(Beginning of EXTRACTED DATA)

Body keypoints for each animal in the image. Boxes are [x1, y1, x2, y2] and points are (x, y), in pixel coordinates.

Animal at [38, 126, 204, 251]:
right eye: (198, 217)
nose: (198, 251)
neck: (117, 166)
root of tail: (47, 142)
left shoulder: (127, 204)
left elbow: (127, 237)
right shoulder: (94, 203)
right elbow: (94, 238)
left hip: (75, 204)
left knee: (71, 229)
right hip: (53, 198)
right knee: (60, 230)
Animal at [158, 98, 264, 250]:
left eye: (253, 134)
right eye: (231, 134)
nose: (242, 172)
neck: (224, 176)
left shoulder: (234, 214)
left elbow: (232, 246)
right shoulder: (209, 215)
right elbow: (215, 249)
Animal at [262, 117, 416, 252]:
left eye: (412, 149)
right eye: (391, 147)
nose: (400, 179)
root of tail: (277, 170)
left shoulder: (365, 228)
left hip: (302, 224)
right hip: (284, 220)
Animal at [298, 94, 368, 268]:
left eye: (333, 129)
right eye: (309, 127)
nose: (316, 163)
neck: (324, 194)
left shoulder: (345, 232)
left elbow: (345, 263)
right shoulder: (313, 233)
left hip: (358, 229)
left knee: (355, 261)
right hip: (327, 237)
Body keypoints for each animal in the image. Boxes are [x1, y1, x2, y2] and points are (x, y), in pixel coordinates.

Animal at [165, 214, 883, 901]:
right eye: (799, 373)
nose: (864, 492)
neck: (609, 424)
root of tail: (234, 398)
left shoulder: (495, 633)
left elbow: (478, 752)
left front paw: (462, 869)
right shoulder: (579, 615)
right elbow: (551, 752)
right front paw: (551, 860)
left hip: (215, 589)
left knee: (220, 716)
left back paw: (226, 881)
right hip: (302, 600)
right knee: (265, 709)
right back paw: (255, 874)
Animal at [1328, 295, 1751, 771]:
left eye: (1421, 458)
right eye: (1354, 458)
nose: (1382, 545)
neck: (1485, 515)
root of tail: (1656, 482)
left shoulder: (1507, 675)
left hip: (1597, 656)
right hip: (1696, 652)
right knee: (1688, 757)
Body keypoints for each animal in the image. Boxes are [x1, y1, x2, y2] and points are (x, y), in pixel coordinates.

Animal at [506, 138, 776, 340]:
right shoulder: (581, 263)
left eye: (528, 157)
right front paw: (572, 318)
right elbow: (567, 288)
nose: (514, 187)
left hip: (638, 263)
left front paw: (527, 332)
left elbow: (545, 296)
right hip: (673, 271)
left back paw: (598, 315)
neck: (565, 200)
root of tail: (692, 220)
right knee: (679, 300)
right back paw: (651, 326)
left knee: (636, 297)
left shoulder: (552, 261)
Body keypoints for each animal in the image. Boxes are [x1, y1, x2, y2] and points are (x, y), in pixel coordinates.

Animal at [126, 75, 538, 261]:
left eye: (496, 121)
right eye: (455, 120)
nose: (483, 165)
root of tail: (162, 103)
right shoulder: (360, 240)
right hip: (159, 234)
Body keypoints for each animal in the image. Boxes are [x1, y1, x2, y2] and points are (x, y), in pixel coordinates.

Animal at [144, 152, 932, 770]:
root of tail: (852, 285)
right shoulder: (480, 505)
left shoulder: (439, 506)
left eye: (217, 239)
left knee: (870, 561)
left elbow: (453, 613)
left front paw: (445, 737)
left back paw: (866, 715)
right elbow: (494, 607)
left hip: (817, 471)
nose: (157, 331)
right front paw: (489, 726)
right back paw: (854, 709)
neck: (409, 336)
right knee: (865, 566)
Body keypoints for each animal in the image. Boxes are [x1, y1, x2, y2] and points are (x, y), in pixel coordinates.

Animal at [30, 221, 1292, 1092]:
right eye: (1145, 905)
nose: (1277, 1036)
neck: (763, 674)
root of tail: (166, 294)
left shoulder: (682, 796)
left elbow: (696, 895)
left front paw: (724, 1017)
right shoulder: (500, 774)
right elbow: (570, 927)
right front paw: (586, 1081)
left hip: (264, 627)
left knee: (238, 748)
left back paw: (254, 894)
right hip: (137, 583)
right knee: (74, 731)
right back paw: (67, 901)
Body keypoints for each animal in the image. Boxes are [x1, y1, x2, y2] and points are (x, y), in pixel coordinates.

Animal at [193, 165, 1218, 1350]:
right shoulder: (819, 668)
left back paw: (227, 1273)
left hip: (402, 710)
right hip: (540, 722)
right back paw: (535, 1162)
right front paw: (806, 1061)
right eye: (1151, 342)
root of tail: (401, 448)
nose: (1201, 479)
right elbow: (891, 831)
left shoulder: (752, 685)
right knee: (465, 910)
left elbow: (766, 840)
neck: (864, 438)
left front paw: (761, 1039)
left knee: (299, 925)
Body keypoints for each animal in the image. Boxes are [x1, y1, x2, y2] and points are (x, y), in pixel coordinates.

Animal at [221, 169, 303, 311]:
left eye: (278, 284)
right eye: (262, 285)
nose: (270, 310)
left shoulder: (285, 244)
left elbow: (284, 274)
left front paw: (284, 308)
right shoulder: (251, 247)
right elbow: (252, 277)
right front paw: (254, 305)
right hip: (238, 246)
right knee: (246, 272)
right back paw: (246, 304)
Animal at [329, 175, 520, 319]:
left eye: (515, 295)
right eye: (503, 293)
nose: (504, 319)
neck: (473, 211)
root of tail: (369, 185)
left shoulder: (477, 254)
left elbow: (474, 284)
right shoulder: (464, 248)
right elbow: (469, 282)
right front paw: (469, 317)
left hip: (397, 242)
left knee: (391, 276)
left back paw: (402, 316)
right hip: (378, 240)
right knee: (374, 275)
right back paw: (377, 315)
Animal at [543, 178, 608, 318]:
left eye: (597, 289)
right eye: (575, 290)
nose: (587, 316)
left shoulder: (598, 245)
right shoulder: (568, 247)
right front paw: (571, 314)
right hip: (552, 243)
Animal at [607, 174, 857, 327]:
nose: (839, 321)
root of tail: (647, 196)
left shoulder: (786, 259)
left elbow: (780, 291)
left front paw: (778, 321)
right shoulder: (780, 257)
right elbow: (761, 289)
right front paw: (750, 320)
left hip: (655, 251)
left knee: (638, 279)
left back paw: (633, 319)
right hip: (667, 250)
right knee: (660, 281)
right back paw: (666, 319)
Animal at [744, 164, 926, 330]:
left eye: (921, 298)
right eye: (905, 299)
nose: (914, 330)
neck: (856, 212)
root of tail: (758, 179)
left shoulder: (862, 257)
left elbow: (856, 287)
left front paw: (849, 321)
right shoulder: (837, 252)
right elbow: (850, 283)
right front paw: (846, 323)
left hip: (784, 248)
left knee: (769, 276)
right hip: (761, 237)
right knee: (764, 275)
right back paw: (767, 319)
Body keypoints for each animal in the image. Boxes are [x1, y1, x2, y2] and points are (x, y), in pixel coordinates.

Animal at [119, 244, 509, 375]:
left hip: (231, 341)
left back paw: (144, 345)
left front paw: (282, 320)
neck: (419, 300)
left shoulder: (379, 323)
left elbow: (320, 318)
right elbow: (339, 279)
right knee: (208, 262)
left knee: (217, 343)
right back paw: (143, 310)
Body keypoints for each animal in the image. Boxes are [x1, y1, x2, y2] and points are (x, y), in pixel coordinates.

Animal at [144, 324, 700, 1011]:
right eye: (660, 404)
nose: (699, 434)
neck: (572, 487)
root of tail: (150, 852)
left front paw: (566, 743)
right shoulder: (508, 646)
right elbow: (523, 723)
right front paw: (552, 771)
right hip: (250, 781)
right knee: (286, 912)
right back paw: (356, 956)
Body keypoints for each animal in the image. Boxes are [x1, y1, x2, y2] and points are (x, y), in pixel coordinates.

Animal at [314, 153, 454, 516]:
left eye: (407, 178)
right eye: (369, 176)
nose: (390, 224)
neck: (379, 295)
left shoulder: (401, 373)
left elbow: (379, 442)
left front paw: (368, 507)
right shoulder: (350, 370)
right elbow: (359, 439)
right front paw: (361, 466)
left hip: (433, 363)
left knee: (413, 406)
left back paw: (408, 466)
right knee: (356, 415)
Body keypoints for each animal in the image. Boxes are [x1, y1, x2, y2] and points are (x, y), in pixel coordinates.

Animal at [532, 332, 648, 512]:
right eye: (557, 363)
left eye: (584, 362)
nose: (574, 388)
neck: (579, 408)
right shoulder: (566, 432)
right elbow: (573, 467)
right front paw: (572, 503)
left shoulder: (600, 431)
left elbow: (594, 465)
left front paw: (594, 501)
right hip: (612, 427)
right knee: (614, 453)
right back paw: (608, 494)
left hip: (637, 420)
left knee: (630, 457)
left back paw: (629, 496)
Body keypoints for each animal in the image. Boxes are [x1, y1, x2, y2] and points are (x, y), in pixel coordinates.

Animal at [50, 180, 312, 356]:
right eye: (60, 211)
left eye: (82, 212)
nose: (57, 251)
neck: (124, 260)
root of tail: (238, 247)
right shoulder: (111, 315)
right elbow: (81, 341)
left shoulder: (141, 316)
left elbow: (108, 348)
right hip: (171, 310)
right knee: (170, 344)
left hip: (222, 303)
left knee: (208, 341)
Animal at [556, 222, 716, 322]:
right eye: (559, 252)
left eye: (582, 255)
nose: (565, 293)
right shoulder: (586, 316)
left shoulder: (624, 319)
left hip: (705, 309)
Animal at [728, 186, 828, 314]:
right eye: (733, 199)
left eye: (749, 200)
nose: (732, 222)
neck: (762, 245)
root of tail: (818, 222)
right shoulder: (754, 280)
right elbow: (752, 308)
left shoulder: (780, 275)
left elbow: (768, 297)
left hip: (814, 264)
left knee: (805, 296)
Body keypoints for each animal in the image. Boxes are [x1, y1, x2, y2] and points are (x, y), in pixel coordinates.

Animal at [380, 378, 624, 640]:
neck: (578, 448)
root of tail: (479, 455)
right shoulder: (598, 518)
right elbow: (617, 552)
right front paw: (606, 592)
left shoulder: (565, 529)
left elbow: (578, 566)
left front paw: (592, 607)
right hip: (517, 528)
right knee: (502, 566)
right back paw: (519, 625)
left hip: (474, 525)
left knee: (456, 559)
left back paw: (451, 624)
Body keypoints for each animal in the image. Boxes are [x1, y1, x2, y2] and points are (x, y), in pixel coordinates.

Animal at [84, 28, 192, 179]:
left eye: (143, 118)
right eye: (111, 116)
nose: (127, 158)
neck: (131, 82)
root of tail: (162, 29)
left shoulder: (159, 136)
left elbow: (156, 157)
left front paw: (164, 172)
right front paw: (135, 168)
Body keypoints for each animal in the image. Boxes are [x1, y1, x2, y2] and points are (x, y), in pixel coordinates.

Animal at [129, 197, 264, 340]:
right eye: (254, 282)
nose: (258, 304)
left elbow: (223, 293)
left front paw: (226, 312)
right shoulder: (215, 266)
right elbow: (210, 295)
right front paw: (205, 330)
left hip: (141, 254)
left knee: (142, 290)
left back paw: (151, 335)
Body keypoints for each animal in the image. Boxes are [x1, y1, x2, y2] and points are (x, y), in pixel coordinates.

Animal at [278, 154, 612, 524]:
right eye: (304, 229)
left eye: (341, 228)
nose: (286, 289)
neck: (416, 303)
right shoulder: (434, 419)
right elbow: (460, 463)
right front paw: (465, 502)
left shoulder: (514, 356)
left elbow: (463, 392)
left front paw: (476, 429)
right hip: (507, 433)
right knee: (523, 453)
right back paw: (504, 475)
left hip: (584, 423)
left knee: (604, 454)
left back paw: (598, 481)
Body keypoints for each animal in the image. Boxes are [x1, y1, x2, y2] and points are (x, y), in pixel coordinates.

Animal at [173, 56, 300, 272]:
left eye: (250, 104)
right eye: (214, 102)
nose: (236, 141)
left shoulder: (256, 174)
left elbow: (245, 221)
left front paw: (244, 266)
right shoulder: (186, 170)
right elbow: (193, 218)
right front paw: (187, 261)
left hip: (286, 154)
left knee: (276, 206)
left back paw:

(End of EXTRACTED DATA)

Of the lines above, output exactly those from the line bearing "right knee: (679, 300)" through the line bearing "right hip: (159, 234)", inclusive.

RESPONSE
right knee: (679, 300)
right back paw: (651, 326)
left knee: (636, 297)
left shoulder: (552, 261)
Body keypoints for each animal in the image. Boxes are [x1, y1, x2, y2] and points are (x, y), in pixel coordinates.

Animal at [126, 75, 538, 261]:
left eye: (496, 121)
right eye: (455, 120)
nose: (483, 165)
root of tail: (162, 103)
right shoulder: (360, 240)
right hip: (159, 234)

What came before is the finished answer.